*Instructions to follow:*
List each line of the records below that contains the string "check", treating uppercase and lowercase as different.

[Dataset entries]
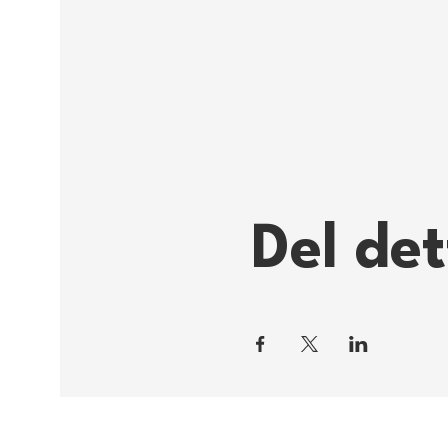
Del de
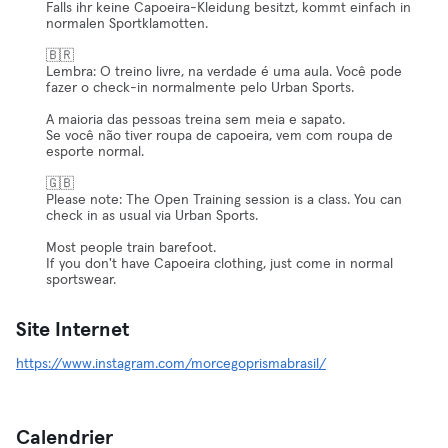
Falls ihr keine Capoeira-Kleidung besitzt, kommt einfach in
normalen Sportklamotten.
🇧🇷
Lembra: O treino livre, na verdade é uma aula. Você pode
fazer o check-in normalmente pelo Urban Sports.
A maioria das pessoas treina sem meia e sapato.
Se você não tiver roupa de capoeira, vem com roupa de
esporte normal.
🇬🇧
Please note: The Open Training session is a class. You can
check in as usual via Urban Sports.
Most people train barefoot.
If you don't have Capoeira clothing, just come in normal
sportswear.
Site Internet
https://www.instagram.com/morcegoprismabrasil/
Calendrier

*Result:*
fazer o check-in normalmente pelo Urban Sports.
check in as usual via Urban Sports.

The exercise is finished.